The foreclosure sale is over and the bank now owns the home.
You’re now living in someone else’s property.
If you were the homeowner in California, here are your choices after the foreclosure:
Your rights before the foreclosure sale
Sit tight in foreclosed home
Once the sale has taken place , the new owner has the right to exclusive possession. But, that right must be enforced through the courts.
No self help. No changing the locks.
Instead, the new owner has to proceed through the courts in an unlawful detainer action. It’s the same kind of action a landlord uses to evict a non paying tenant.

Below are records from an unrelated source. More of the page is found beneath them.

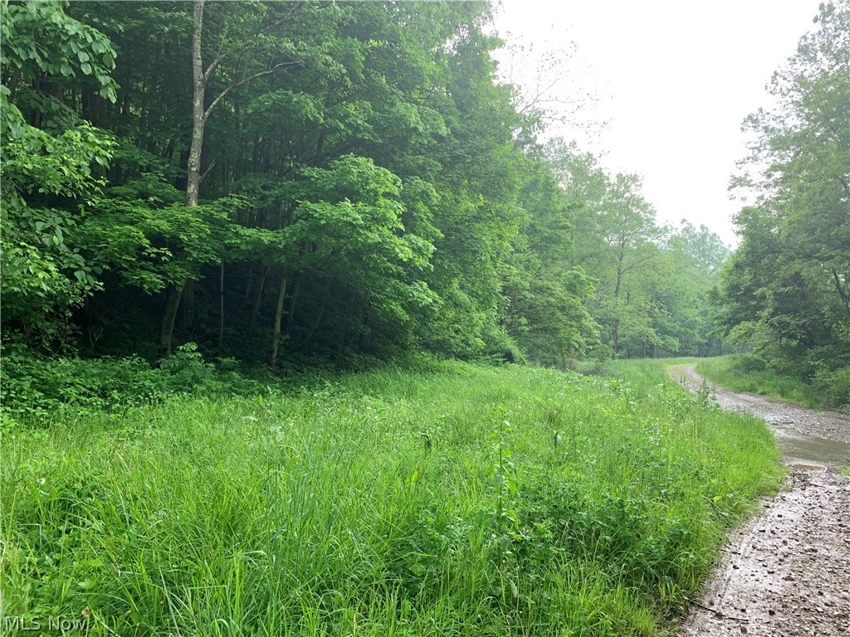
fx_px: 638
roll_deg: -1.3
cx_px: 425
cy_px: 318
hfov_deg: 67.3
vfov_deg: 53.1
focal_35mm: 26
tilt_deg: +3.6
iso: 25
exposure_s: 1/149
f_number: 1.8
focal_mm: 4.25
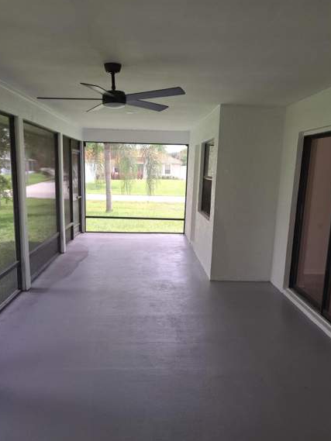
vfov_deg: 65.2
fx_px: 344
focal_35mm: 27
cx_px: 150
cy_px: 238
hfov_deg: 51.3
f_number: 1.8
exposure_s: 1/120
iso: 50
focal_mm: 5.23
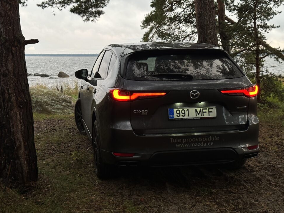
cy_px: 101
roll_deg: +0.2
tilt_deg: -6.3
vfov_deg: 28.6
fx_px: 418
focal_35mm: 51
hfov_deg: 37.5
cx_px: 135
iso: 125
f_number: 1.78
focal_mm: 6.86
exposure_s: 1/60
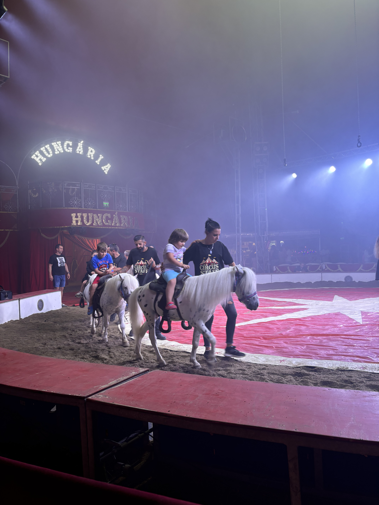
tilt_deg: +1.1
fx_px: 380
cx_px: 190
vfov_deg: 67.3
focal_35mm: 26
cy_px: 252
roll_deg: +2.4
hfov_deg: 53.1
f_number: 1.6
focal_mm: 5.96
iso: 80
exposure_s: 1/50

The end product of a UD action is a writ of possession which allows the sheriff to change the locks and remove personal property.
Personal property gets stored at your expense.

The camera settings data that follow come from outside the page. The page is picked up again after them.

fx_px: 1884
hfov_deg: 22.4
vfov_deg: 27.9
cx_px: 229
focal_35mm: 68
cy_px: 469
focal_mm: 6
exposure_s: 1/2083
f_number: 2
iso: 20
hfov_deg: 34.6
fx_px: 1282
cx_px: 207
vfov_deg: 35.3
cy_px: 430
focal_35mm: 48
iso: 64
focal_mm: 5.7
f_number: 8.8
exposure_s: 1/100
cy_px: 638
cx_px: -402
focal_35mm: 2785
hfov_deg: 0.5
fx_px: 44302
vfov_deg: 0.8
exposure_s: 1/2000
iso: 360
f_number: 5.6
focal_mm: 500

Usually it takes 3-6 weeks, a lawyer, and fees to get a writ of possession in court and pay the sheriff for his services. So practically, you have a window to remain before the locksmith arrives.
Negotiate cash for keys
Because of the cost and delay of court proceedings, many buyers at foreclosure sales offer the former owner a deal: leave within an agreed period, leaving the property in good order, in exchange for cash.

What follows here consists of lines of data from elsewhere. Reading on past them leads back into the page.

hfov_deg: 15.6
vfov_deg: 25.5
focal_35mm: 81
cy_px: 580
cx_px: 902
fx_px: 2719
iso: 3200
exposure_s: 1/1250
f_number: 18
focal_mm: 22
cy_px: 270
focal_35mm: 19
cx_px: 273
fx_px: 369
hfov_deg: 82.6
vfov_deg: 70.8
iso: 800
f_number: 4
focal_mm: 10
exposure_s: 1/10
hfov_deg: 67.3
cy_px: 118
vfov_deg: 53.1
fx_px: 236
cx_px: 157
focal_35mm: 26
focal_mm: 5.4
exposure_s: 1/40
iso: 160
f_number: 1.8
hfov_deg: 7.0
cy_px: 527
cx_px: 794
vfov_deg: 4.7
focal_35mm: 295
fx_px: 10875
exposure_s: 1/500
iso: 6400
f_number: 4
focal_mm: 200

Generally, the quicker you move, the larger the payment.
An orderly exit by agreement speeds things along, gives the former owner some money to move with, and avoids the temptation to trash the place, or strip it of everything that can be detached.
Cash for keys is usually a good deal for all concerned.
Simply leave voluntarily
The most straight forward option is simply to depart on your own. No need to interact with anyone. No barrier to leaving whatever on the property.
Take off and start a new chapter.
Like any move, you’ll want to provide a forwarding address for your mail.
Cancel any utilities billed to you, and claim any deposits the utility may be holding.
And lastly, cancel any insurance you have on the property. Once you are off title, you are no longer liable for injuries on the property or damage to the improvements.